Pictures paired with source code:

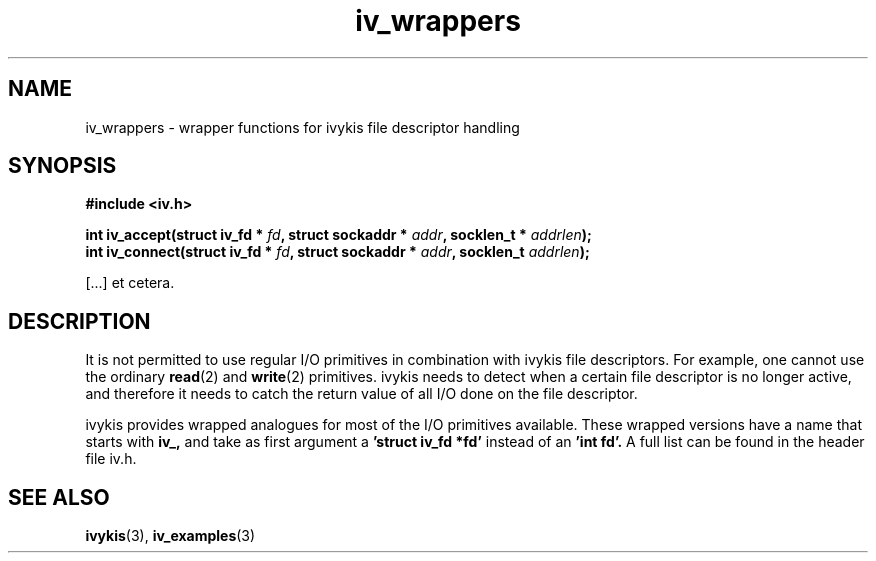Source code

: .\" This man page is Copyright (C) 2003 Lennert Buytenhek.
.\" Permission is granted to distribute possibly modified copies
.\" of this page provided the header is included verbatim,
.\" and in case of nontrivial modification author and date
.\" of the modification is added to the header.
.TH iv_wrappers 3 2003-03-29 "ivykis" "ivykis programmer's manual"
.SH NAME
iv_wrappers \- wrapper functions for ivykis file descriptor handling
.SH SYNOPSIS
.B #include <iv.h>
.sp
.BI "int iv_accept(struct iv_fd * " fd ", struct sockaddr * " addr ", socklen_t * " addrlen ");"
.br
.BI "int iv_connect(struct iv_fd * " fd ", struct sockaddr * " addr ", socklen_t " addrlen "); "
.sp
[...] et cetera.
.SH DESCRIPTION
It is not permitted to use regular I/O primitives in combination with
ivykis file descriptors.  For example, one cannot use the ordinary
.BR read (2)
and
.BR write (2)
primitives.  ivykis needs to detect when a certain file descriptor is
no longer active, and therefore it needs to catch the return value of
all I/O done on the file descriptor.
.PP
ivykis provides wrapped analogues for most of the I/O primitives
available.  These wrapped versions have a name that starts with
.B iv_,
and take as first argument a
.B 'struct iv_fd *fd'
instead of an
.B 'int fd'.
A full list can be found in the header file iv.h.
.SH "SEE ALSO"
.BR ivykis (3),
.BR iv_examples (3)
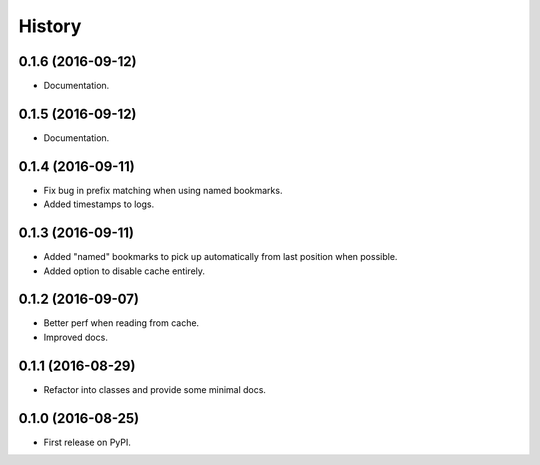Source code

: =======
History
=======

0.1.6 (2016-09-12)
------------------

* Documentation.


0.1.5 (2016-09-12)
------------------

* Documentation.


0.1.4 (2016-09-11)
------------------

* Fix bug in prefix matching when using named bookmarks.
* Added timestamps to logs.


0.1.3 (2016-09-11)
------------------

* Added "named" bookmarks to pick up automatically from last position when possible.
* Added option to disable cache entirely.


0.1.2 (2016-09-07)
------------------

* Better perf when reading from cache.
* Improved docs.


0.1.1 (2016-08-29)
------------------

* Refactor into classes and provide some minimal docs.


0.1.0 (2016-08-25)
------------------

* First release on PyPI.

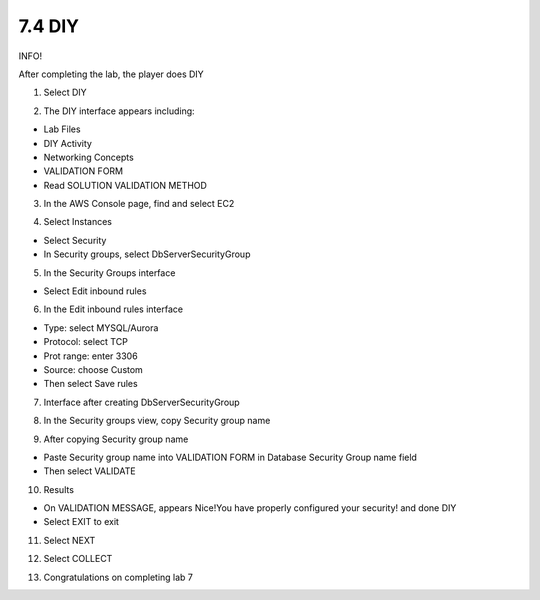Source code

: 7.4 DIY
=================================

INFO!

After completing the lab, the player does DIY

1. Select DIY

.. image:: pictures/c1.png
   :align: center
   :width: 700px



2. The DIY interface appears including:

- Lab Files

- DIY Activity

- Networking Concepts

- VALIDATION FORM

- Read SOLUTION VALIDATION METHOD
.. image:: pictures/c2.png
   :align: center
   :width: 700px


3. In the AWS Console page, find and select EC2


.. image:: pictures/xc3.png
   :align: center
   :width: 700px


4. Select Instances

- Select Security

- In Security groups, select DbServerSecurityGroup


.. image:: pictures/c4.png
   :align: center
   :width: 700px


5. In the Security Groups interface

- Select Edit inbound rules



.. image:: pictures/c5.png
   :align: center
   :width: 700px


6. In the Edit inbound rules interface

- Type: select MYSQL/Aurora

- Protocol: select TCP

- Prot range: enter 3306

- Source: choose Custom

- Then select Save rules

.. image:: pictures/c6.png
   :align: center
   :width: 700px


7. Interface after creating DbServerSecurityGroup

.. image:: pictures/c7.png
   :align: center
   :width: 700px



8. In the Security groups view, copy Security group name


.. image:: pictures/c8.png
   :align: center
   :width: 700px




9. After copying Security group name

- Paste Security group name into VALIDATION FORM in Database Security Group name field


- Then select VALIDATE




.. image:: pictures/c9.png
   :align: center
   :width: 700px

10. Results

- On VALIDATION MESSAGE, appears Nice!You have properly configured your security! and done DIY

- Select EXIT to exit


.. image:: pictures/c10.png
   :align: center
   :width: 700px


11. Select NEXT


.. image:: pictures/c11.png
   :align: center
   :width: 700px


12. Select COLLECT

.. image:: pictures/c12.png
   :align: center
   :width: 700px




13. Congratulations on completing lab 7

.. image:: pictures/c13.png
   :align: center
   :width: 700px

--

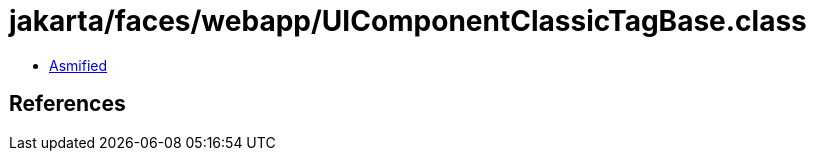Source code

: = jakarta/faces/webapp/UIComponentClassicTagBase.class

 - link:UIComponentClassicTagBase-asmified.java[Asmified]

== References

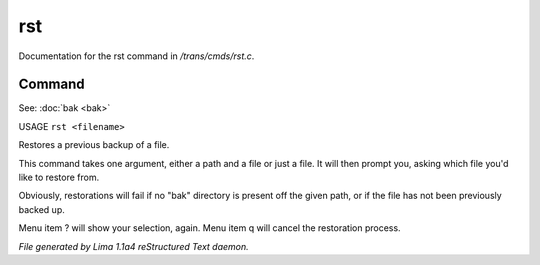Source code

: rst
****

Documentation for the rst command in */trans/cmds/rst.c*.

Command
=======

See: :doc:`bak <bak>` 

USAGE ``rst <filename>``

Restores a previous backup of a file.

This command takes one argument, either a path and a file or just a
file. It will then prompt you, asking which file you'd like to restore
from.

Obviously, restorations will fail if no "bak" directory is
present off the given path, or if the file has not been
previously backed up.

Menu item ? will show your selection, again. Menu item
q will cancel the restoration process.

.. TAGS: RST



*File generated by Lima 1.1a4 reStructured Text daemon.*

--- To do ---
From the records above, pull every line that carries the word "path".

--- Problem solution ---
This command takes one argument, either a path and a file or just a
present off the given path, or if the file has not been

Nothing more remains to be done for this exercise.